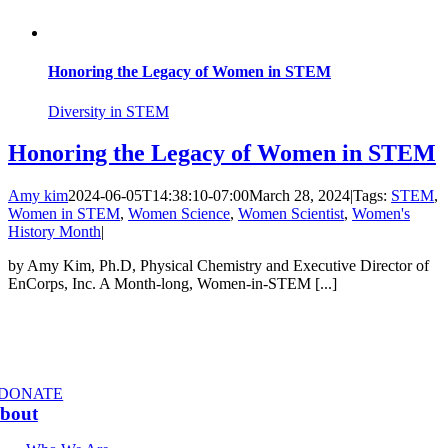
Honoring the Legacy of Women in STEM
Diversity in STEM
Honoring the Legacy of Women in STEM
Amy kim
2024-06-05T14:38:10-07:00
March 28, 2024
|
Tags:
STEM
,
Women in STEM
,
Women Science
,
Women Scientist
,
Women's
History Month
|
by Amy Kim, Ph.D, Physical Chemistry and Executive Director of
EnCorps, Inc. A Month-long, Women-in-STEM [...]
DONATE
bout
**********
# Problem to solve
Gather all lines of the records that include the word "Month".

# Result
History Month
EnCorps, Inc. A Month-long, Women-in-STEM [...]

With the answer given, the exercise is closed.